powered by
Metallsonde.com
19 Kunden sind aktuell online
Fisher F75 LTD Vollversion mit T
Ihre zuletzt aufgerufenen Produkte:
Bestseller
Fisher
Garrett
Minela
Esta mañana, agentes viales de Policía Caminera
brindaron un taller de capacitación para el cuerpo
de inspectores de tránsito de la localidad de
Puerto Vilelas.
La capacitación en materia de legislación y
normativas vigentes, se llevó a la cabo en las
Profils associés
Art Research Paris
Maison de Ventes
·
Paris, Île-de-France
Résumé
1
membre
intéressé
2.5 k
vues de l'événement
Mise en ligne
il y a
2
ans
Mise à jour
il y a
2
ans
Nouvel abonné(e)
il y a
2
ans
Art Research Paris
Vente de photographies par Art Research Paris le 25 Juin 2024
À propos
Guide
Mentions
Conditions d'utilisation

──────────

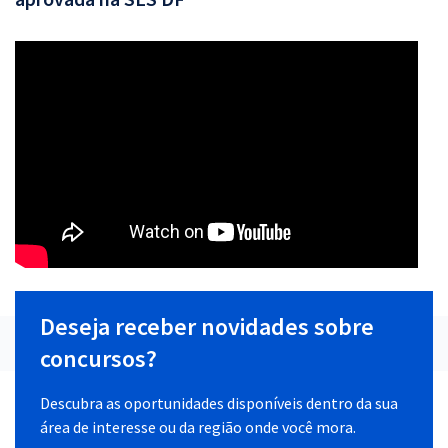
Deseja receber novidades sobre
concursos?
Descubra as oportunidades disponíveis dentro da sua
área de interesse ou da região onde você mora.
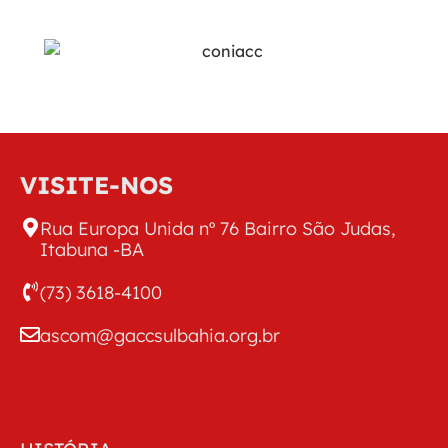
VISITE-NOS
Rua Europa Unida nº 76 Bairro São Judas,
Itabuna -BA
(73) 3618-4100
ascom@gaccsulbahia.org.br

──────────

What to produce: Only lines containing the word "Paris" should be copied from the material above.

Response for this exercise:
Art Research Paris
Paris, Île-de-France
Art Research Paris
Vente de photographies par Art Research Paris le 25 Juin 2024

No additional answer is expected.